9 a.m. Out the door and onto the subway from my apartment on 149th Street to the Cathedral of St. John the Divine on 110th. 

9:30 a.m. Time for a staff meeting at St. John the Divine with Kent Tritle. Our meetings cover everything from nuts-and-bolts details about services to long-term plans for our large and growing music program. The special item this week is an interfaith service Al Gore is planning to attend after the People’s Climate March [on September 21].

10:30 a.m. Practice on the cathedral’s small studio organ. I have a lot to get through in a short time—Mozart, Reger, and Duruflé for an October recital in Missouri, Bach for a November program in New York City—and many accompaniments for cathedral services, including a wonderful new Te Deum by New York composer David Hurd. With so much to cover, I try to keep up my mental energy, often bouncing back and forth between sections or different pieces. I avoid too much repetition of the same passage—if something really isn’t working, I’ll leave it and come back to it later. 

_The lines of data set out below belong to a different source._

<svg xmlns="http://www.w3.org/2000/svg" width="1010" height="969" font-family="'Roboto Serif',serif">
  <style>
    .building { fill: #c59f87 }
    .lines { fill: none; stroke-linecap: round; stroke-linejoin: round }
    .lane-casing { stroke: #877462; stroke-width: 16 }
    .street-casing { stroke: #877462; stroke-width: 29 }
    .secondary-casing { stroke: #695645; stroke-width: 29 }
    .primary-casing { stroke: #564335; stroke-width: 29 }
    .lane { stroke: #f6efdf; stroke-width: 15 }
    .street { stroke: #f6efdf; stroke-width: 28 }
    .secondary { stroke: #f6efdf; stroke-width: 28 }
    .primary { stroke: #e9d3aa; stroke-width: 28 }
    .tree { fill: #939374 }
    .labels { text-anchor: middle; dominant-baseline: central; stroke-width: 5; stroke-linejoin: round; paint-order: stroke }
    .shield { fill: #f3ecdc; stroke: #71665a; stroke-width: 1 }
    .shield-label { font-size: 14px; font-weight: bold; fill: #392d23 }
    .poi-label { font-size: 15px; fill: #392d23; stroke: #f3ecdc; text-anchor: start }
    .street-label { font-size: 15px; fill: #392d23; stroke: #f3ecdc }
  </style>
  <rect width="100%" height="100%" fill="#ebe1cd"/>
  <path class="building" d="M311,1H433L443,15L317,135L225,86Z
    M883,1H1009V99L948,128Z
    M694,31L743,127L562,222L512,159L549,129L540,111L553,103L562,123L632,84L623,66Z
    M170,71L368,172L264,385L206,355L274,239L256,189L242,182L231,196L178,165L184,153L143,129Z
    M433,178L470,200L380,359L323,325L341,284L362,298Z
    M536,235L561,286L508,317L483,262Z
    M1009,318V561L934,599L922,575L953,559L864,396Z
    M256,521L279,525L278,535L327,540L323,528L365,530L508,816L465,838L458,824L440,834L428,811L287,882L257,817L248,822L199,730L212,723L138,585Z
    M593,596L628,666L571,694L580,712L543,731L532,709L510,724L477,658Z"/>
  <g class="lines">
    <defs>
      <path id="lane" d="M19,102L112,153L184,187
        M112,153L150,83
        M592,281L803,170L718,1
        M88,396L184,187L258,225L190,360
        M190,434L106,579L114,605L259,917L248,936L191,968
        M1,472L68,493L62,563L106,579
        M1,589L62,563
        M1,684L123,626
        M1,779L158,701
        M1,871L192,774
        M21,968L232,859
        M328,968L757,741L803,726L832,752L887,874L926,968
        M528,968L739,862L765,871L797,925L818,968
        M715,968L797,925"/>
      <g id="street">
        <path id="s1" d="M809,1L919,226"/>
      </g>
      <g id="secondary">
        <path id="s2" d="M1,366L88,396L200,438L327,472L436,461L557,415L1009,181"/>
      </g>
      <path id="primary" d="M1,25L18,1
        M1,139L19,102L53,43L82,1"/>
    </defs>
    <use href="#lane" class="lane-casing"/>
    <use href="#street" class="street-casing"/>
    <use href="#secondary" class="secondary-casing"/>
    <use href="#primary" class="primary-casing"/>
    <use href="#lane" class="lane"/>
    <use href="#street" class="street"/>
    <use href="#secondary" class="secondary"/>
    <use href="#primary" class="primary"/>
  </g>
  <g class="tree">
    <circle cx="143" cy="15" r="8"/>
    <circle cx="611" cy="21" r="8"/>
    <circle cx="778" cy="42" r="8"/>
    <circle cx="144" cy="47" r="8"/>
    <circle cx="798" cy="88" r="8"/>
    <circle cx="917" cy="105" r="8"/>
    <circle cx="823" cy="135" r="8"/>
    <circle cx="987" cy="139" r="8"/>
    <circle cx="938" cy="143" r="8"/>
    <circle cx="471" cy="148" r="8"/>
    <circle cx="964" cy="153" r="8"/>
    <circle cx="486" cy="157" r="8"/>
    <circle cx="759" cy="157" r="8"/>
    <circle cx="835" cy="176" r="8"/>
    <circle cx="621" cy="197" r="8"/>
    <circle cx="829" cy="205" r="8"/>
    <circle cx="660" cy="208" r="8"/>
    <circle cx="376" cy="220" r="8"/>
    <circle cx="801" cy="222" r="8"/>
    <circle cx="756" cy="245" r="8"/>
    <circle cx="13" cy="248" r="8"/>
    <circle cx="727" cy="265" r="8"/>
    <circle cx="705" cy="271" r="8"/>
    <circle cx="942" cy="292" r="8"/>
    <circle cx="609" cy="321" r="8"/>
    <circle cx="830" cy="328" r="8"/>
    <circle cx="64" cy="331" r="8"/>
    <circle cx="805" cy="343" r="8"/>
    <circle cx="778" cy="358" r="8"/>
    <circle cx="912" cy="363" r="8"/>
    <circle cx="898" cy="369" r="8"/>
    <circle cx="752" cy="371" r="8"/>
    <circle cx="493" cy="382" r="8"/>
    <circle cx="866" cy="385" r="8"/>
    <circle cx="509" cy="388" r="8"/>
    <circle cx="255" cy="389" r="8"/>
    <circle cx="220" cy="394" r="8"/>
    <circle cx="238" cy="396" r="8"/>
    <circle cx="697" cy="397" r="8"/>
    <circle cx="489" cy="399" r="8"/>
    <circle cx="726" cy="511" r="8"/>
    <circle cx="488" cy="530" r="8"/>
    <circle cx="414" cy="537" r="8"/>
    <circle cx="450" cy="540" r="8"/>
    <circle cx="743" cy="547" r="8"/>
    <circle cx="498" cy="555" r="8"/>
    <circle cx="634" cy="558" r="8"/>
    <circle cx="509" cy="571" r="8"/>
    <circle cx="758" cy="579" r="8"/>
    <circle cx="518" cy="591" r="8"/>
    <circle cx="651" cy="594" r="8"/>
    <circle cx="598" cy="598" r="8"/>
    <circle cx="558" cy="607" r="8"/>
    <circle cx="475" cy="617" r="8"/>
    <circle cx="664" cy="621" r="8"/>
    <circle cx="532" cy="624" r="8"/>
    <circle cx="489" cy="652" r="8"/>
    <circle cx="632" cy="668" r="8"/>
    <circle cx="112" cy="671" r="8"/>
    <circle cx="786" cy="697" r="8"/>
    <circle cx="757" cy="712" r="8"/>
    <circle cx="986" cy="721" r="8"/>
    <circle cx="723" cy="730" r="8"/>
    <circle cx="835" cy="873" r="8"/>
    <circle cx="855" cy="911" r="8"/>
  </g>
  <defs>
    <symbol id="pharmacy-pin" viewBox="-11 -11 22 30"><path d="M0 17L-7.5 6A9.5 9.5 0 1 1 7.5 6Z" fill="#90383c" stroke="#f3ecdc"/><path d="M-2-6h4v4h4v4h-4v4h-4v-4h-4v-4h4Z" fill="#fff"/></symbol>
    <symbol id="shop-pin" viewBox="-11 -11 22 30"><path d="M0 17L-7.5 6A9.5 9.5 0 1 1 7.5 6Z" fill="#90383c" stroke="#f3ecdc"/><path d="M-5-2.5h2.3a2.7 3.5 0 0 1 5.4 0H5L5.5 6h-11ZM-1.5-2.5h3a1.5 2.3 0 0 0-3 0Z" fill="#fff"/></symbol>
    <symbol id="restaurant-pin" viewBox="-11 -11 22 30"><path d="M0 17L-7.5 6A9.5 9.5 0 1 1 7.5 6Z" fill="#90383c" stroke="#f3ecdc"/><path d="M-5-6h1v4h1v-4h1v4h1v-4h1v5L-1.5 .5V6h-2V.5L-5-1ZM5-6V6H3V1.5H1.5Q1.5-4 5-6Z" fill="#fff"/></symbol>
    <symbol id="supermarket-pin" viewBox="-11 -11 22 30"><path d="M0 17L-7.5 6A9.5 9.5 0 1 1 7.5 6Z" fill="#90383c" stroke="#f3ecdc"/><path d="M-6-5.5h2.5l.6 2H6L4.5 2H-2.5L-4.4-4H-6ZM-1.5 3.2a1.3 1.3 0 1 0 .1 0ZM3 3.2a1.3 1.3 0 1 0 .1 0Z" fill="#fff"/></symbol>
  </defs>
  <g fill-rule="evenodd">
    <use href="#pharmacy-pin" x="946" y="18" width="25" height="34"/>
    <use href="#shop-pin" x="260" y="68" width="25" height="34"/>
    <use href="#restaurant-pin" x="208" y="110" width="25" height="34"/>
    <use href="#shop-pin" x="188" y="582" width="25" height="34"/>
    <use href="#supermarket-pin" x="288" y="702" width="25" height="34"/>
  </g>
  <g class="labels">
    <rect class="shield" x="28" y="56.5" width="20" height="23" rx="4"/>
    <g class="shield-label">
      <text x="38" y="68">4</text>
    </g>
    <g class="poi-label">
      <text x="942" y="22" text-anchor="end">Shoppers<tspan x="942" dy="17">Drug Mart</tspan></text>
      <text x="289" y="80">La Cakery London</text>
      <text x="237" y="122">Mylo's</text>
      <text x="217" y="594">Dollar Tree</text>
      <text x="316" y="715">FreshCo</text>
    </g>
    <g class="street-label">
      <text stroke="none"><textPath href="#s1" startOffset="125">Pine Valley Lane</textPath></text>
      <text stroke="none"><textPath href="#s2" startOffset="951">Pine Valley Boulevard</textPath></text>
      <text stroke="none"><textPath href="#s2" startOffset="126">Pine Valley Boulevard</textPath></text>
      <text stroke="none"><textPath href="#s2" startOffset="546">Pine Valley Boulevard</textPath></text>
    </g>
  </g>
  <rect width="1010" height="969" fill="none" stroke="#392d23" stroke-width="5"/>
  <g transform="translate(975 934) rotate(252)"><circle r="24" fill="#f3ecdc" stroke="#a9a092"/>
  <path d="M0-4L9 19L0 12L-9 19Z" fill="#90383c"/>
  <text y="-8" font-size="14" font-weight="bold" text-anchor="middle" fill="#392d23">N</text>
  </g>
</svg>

1 p.m. Grab a sandwich at a deli near the cathedral. I’m rarely without something to read, either an ebook on my phone or (preferably) a real book, so I steal a few moments for something that isn’t music-related. For light reading at the moment I’m enjoying the wickedly clever Thursday Next books by Jasper Fforde.

1:30 p.m. Office work. There’s no way to sugarcoat this: a huge portion of a working musician’s time is spent answering email. Then there are always documents to proofread, music to file, and visiting musicians who need rehearsal times organized. 

3:20 p.m. I head down to Juilliard and review my notes and handouts for the Organ Literature course I teach—it starts at 4 p.m. Organists regularly play repertoire covering 500 years—a longer span than any other instrument—so this is truly a survey course, covering everything from medieval monks to the aesthetics of postmodernism. On the agenda today is early English music: Byrd, Gibbons, Tomkins, and Purcell.

5:50 p.m. Grab a quick dinner, head back up to St. John the Divine and look over some music—Bach, Parry, and the Britten Festival Te Deum—for our weekly choir rehearsal.

7 p.m. Rehearsal with our volunteer Cathedral Chorale. I work alongside Kent and Malcolm Merriweather, a doctoral student at the Manhattan School of Music—and conduct for part of the rehearsal and play piano for the rest. 

9:35 p.m. More practice. Since I’m tired by this point in the day, I keep things relatively short and focus on a few key spots.

11:10 p.m. Return home and relax with some reading. I have stacks of books to digest for my doctoral dissertation, and I’m working through the Renaissance chapters in H. W. Janson’s History of Art.

12:30 a.m. Go to sleep. Our Organ Performance class is tomorrow morning, and I’m slated to play six miniatures by Reger from memory, so I need a decent night’s rest!